→ Written task
Transcribe every record below word for word.

→ Data supplied
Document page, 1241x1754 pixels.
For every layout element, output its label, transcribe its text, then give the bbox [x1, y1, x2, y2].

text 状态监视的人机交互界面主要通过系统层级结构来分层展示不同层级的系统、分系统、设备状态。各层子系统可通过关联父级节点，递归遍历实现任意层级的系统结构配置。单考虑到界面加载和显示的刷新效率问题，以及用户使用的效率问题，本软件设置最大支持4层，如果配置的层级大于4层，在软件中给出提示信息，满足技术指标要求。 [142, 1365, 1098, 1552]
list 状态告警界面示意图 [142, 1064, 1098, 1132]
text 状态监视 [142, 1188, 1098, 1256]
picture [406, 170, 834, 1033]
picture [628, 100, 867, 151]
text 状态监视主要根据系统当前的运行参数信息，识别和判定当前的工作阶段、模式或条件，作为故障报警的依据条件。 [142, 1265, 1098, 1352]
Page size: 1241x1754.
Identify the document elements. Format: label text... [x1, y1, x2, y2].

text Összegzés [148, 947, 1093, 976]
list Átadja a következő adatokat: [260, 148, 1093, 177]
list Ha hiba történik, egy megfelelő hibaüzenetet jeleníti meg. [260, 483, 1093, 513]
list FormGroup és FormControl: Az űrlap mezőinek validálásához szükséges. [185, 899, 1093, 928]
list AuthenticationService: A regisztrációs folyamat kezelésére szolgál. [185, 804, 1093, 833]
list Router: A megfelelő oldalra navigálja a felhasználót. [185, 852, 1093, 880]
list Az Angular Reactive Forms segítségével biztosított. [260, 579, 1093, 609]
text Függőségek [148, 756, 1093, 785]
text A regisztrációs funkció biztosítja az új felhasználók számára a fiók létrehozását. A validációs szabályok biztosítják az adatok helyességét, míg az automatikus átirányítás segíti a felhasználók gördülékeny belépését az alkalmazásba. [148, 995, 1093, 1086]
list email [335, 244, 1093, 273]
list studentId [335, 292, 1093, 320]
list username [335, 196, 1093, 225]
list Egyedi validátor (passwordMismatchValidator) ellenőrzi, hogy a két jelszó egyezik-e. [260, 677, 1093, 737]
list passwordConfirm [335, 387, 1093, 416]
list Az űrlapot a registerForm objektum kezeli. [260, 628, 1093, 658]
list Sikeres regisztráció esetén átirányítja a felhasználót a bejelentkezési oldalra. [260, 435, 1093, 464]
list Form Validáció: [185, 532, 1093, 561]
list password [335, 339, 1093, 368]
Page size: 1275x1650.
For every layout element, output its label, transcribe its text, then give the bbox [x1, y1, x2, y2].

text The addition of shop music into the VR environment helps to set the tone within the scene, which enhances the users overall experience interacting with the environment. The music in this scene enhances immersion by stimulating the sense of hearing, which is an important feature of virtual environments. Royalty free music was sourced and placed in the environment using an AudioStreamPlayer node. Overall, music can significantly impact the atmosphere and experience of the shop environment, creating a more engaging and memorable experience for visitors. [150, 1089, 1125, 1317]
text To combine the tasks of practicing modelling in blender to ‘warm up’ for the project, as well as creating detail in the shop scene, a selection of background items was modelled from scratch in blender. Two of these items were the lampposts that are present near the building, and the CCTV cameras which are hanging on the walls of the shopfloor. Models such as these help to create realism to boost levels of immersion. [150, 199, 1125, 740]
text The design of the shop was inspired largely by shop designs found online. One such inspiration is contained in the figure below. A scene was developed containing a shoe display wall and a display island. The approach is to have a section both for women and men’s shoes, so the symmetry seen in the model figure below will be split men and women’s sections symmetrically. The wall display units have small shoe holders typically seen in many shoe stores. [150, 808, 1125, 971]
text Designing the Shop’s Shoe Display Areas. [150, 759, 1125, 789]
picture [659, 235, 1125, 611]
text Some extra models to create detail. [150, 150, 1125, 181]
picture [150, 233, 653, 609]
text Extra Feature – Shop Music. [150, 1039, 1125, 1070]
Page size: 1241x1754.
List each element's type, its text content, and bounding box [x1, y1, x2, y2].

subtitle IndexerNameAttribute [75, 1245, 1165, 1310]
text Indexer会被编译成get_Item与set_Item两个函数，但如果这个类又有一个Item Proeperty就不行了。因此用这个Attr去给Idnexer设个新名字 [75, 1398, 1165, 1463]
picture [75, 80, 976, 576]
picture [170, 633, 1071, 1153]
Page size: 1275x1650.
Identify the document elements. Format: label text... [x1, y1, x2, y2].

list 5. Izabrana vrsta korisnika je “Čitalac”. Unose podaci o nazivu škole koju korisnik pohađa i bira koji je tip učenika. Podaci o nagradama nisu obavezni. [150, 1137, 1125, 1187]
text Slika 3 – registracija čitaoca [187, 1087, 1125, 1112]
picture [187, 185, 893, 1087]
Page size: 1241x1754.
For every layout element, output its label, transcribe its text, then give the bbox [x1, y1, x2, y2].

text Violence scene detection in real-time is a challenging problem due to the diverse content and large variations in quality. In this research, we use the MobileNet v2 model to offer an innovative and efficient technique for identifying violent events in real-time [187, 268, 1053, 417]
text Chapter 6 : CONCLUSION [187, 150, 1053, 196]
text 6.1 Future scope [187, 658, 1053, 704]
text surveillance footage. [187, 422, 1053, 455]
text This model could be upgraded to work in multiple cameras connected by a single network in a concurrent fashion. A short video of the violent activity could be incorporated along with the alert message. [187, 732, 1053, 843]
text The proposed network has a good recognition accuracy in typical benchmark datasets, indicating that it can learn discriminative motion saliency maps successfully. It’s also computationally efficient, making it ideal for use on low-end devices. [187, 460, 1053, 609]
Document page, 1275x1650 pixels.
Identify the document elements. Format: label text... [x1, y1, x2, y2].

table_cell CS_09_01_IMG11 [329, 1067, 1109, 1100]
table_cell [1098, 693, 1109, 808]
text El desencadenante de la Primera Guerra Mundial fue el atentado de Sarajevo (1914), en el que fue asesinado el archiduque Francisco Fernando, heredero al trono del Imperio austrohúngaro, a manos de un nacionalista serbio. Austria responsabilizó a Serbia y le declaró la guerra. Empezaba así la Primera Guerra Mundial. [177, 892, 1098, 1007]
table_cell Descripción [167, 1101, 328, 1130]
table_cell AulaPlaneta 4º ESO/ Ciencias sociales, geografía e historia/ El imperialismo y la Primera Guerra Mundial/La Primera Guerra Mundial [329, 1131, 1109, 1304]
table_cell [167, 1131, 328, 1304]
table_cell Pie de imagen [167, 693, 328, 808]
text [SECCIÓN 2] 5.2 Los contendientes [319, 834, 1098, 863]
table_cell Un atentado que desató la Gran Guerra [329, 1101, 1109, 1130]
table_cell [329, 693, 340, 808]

→ Exercise solution
Document page, 1241x1754 pixels.
For every layout element, output its label, transcribe its text, then give the bbox [x1, y1, x2, y2].

text 状态监视的人机交互界面主要通过系统层级结构来分层展示不同层级的系统、分系统、设备状态。各层子系统可通过关联父级节点，递归遍历实现任意层级的系统结构配置。单考虑到界面加载和显示的刷新效率问题，以及用户使用的效率问题，本软件设置最大支持4层，如果配置的层级大于4层，在软件中给出提示信息，满足技术指标要求。 [142, 1365, 1098, 1552]
list 状态告警界面示意图 [142, 1064, 1098, 1132]
text 状态监视 [142, 1188, 1098, 1256]
picture [406, 170, 834, 1033]
picture [628, 100, 867, 151]
text 状态监视主要根据系统当前的运行参数信息，识别和判定当前的工作阶段、模式或条件，作为故障报警的依据条件。 [142, 1265, 1098, 1352]
Page size: 1241x1754.
Identify the document elements. Format: label text... [x1, y1, x2, y2].

text Összegzés [148, 947, 1093, 976]
list Átadja a következő adatokat: [260, 148, 1093, 177]
list Ha hiba történik, egy megfelelő hibaüzenetet jeleníti meg. [260, 483, 1093, 513]
list FormGroup és FormControl: Az űrlap mezőinek validálásához szükséges. [185, 899, 1093, 928]
list AuthenticationService: A regisztrációs folyamat kezelésére szolgál. [185, 804, 1093, 833]
list Router: A megfelelő oldalra navigálja a felhasználót. [185, 852, 1093, 880]
list Az Angular Reactive Forms segítségével biztosított. [260, 579, 1093, 609]
text Függőségek [148, 756, 1093, 785]
text A regisztrációs funkció biztosítja az új felhasználók számára a fiók létrehozását. A validációs szabályok biztosítják az adatok helyességét, míg az automatikus átirányítás segíti a felhasználók gördülékeny belépését az alkalmazásba. [148, 995, 1093, 1086]
list email [335, 244, 1093, 273]
list studentId [335, 292, 1093, 320]
list username [335, 196, 1093, 225]
list Egyedi validátor (passwordMismatchValidator) ellenőrzi, hogy a két jelszó egyezik-e. [260, 677, 1093, 737]
list passwordConfirm [335, 387, 1093, 416]
list Az űrlapot a registerForm objektum kezeli. [260, 628, 1093, 658]
list Sikeres regisztráció esetén átirányítja a felhasználót a bejelentkezési oldalra. [260, 435, 1093, 464]
list Form Validáció: [185, 532, 1093, 561]
list password [335, 339, 1093, 368]
Page size: 1275x1650.
For every layout element, output its label, transcribe its text, then give the bbox [x1, y1, x2, y2].

text The addition of shop music into the VR environment helps to set the tone within the scene, which enhances the users overall experience interacting with the environment. The music in this scene enhances immersion by stimulating the sense of hearing, which is an important feature of virtual environments. Royalty free music was sourced and placed in the environment using an AudioStreamPlayer node. Overall, music can significantly impact the atmosphere and experience of the shop environment, creating a more engaging and memorable experience for visitors. [150, 1089, 1125, 1317]
text To combine the tasks of practicing modelling in blender to ‘warm up’ for the project, as well as creating detail in the shop scene, a selection of background items was modelled from scratch in blender. Two of these items were the lampposts that are present near the building, and the CCTV cameras which are hanging on the walls of the shopfloor. Models such as these help to create realism to boost levels of immersion. [150, 199, 1125, 740]
text The design of the shop was inspired largely by shop designs found online. One such inspiration is contained in the figure below. A scene was developed containing a shoe display wall and a display island. The approach is to have a section both for women and men’s shoes, so the symmetry seen in the model figure below will be split men and women’s sections symmetrically. The wall display units have small shoe holders typically seen in many shoe stores. [150, 808, 1125, 971]
text Designing the Shop’s Shoe Display Areas. [150, 759, 1125, 789]
picture [659, 235, 1125, 611]
text Some extra models to create detail. [150, 150, 1125, 181]
picture [150, 233, 653, 609]
text Extra Feature – Shop Music. [150, 1039, 1125, 1070]
Page size: 1241x1754.
List each element's type, its text content, and bounding box [x1, y1, x2, y2].

subtitle IndexerNameAttribute [75, 1245, 1165, 1310]
text Indexer会被编译成get_Item与set_Item两个函数，但如果这个类又有一个Item Proeperty就不行了。因此用这个Attr去给Idnexer设个新名字 [75, 1398, 1165, 1463]
picture [75, 80, 976, 576]
picture [170, 633, 1071, 1153]
Page size: 1275x1650.
Identify the document elements. Format: label text... [x1, y1, x2, y2].

list 5. Izabrana vrsta korisnika je “Čitalac”. Unose podaci o nazivu škole koju korisnik pohađa i bira koji je tip učenika. Podaci o nagradama nisu obavezni. [150, 1137, 1125, 1187]
text Slika 3 – registracija čitaoca [187, 1087, 1125, 1112]
picture [187, 185, 893, 1087]
Page size: 1241x1754.
For every layout element, output its label, transcribe its text, then give the bbox [x1, y1, x2, y2].

text Violence scene detection in real-time is a challenging problem due to the diverse content and large variations in quality. In this research, we use the MobileNet v2 model to offer an innovative and efficient technique for identifying violent events in real-time [187, 268, 1053, 417]
text Chapter 6 : CONCLUSION [187, 150, 1053, 196]
text 6.1 Future scope [187, 658, 1053, 704]
text surveillance footage. [187, 422, 1053, 455]
text This model could be upgraded to work in multiple cameras connected by a single network in a concurrent fashion. A short video of the violent activity could be incorporated along with the alert message. [187, 732, 1053, 843]
text The proposed network has a good recognition accuracy in typical benchmark datasets, indicating that it can learn discriminative motion saliency maps successfully. It’s also computationally efficient, making it ideal for use on low-end devices. [187, 460, 1053, 609]
Document page, 1275x1650 pixels.
Identify the document elements. Format: label text... [x1, y1, x2, y2].

table_cell CS_09_01_IMG11 [329, 1067, 1109, 1100]
table_cell [1098, 693, 1109, 808]
text El desencadenante de la Primera Guerra Mundial fue el atentado de Sarajevo (1914), en el que fue asesinado el archiduque Francisco Fernando, heredero al trono del Imperio austrohúngaro, a manos de un nacionalista serbio. Austria responsabilizó a Serbia y le declaró la guerra. Empezaba así la Primera Guerra Mundial. [177, 892, 1098, 1007]
table_cell Descripción [167, 1101, 328, 1130]
table_cell AulaPlaneta 4º ESO/ Ciencias sociales, geografía e historia/ El imperialismo y la Primera Guerra Mundial/La Primera Guerra Mundial [329, 1131, 1109, 1304]
table_cell [167, 1131, 328, 1304]
table_cell Pie de imagen [167, 693, 328, 808]
text [SECCIÓN 2] 5.2 Los contendientes [319, 834, 1098, 863]
table_cell Un atentado que desató la Gran Guerra [329, 1101, 1109, 1130]
table_cell [329, 693, 340, 808]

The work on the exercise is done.